No me arrepiento de no haberme perdido a mí misma. En todo este tiempo, si miro atrás comprendo que el tiempo seguía avanzando en línea recta y de manera paralela, pero que yo he sido capaz de no perderme el ritmo que me merecía en todo momento.
Lo sé porque desde hace semanas noto una nota de calor en el pecho que, al principio, me sorprendía. Me esperaba una temporada de frío y de piel seca, pero, en su lugar, la vida me ha golpeado con una certeza profunda e íntima acerca de que todo en mis adentros está en su sitio y me sigo cuidando como siempre. Es una sensación que podría calificar de nueva pero sé que no lo es: si vibra y descansa en mis adentros es porque llevaba ahí ya muchas lunas. Es como una fuente de agua tibia que no deja de brotar y bañarme con una película de bienestar que en ocasiones, todavía hoy, me sigue pareciendo extraña. Pensé que iba a estar desolada, perdida, y en lugar de ello he experimentado multitud de sensaciones y emociones sin perder el foco de ese calor en el torso, ese enganche brutal y constante que me mantiene con los pies enraizados en el lugar en el que debo estar.

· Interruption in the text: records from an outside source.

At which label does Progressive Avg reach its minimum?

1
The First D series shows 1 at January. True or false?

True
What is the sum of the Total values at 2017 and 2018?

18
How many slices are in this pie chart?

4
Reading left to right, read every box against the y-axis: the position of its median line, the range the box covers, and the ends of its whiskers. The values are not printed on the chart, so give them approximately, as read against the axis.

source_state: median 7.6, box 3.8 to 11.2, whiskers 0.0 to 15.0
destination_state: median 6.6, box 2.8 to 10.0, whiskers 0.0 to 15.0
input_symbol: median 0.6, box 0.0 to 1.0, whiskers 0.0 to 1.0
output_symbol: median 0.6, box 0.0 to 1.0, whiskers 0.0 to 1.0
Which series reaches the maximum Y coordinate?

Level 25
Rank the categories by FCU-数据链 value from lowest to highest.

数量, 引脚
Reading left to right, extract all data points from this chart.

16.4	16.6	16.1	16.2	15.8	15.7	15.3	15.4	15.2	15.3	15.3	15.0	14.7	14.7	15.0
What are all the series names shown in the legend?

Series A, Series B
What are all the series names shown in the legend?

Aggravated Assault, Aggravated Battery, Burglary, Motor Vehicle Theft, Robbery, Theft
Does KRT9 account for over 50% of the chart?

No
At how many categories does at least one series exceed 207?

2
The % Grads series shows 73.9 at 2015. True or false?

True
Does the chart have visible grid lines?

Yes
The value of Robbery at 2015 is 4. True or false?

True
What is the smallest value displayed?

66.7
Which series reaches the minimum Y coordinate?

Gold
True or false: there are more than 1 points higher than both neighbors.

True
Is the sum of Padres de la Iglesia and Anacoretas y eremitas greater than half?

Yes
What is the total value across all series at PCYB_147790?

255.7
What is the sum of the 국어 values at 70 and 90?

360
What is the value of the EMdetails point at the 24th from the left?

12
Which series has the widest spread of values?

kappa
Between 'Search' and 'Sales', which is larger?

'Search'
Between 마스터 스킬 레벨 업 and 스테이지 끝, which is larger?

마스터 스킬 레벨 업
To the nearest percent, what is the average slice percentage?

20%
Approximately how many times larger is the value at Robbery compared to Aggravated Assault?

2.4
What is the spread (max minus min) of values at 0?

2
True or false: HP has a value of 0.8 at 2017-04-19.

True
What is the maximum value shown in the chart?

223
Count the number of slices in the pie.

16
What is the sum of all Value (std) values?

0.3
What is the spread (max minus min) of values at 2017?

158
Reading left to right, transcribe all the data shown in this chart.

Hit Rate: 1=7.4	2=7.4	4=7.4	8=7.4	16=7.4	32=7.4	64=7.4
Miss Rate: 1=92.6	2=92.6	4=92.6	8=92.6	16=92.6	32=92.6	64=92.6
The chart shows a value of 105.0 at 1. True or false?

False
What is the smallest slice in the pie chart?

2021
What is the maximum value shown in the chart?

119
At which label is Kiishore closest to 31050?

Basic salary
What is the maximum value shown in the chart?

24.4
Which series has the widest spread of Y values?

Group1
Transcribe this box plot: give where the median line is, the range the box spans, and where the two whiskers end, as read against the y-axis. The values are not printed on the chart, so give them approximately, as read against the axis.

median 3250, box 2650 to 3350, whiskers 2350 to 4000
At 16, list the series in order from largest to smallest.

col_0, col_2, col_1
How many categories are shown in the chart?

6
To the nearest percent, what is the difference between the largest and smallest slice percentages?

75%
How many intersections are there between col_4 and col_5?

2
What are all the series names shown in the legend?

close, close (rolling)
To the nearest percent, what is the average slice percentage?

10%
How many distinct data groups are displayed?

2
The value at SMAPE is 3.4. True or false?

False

No habría pensado, de verdad que no, que de manera tan natural y sencilla yo misma iba a ser mi propio refugio. Que tantos meses de esfuerzo y de amor iban a conseguir que me mantuviera en pie, doblándome a veces por las rachas de viento violento, pero sin romperme. Pongo una mano sobre mi pecho y lo hallo ahí: un refugio inmutable y permanente en el que nunca se extingue la luz.